Former state telecoms monopoly Nitel, for which the government is seeking investors, is listed as owing 7.8 billion naira to Oceanic Bank and 3.6 billion to Intercontinental.

Aigboje Aig-Imoukhuede, the group managing director of Access Bank (ACCE.LG), is also listed as the director of a firm owing 16.2 billion naira to Intercontinental Bank.

Dangote Industries, part of a conglomerate which includes Dangote Sugar Refineries Plc (DANG.LG) and Dangote Flour Mills Plc (DAFM.LG), is listed as owing 2.5 billion naira to Oceanic.

WHY ARE THE ANTI-CORRUPTION POLICE INVOLVED?

President Umaru Yar'Adua has instructed all law enforcement agencies to help recover the bad debts. The Economic and Financial Crimes Commission has said it want to talk to 19 banking executives, including the five sacked CEOs, to take statements and "determine their level of culpability".

The central bank has pledged to prosecute anybody found guilty of misconduct but has declined to say whether specific infractions were exposed by its audit.

Analysts say criminal charges could be brought if executives are found to have falsified accounts or breached share price manipulation rules by setting up subsidiaries as vehicles to trade their own stock and push the share price higher, or to have bets on the stock market using depositors' funds.

WHAT ARE THE CHANCES OF RECOVERING THE FUNDS?

The debtors may only have to service the loans rather than pay the full outstanding amounts in one go, meaning the losses may be more easily recovered. This would make the banks more attractive to potential equity investors as they would more quickly be able to repay the capital injection.

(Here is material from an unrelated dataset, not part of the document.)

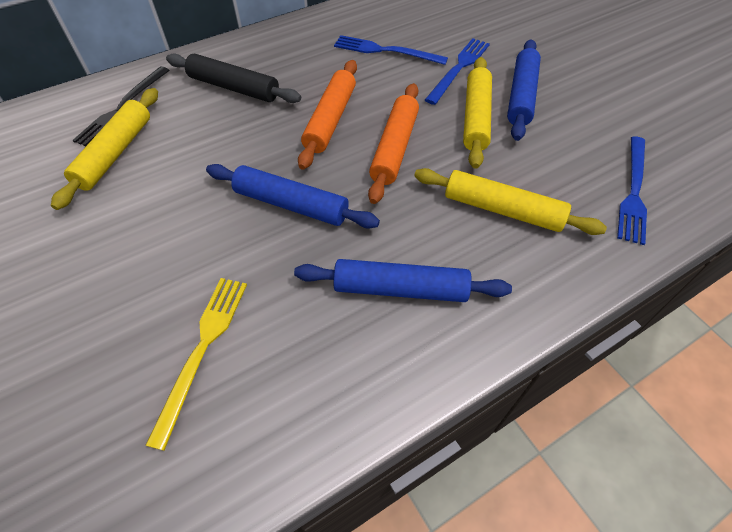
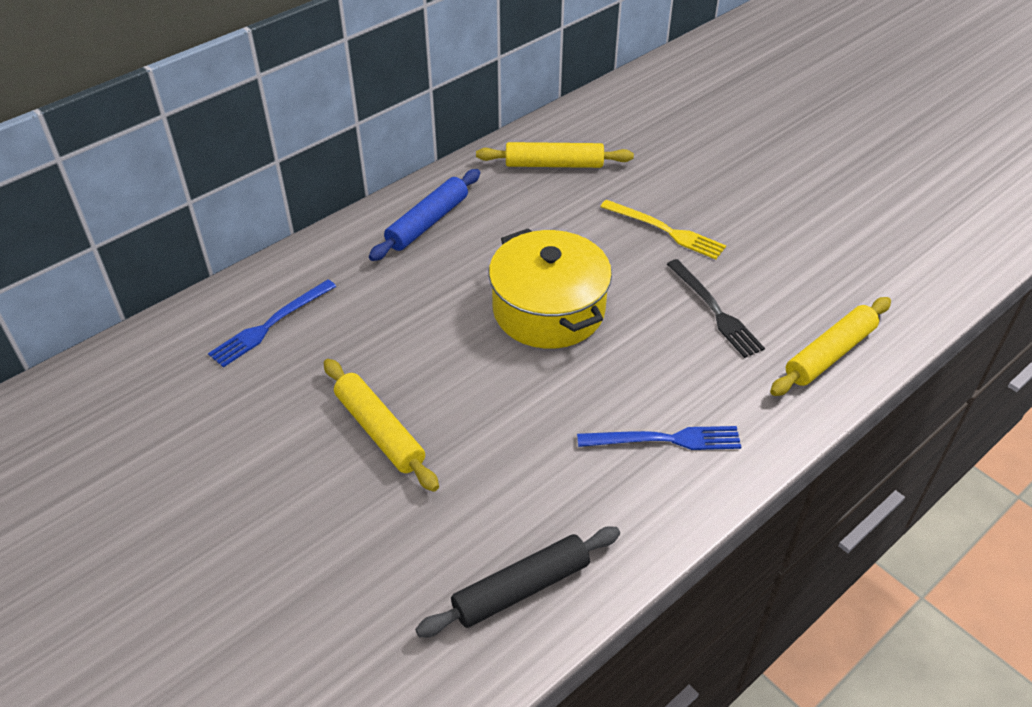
blue fork: 3 -> 2
blue rolling pin: 3 -> 1
orange rolling pin: 2 -> 0
yellow pot: 0 -> 1

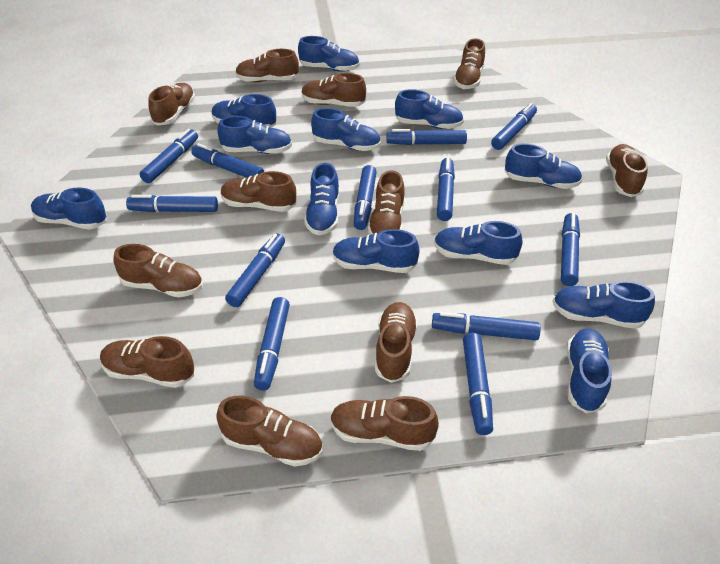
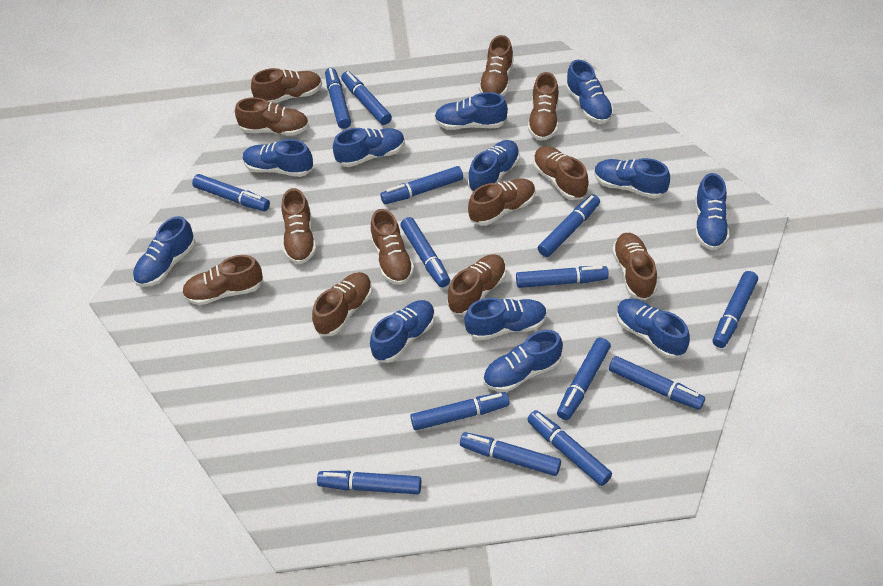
blue marker: 12 -> 14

The loan facilities could also be restructured.

The central bank audit estimated a minimum capital injection of 200 billion naira was required in order for the five banks to meet the minimum 10 percent capital adequacy requirement.

Its actual capital injection was twice that size, creating a buffer zone which means that even if the debts are not repaid, the banks are likely to remain safe for now.

Analysts say it will prove a key test of the Nigerian legal system if the debtors do not pay up, particularly given they include some of the country's richest and most powerful people.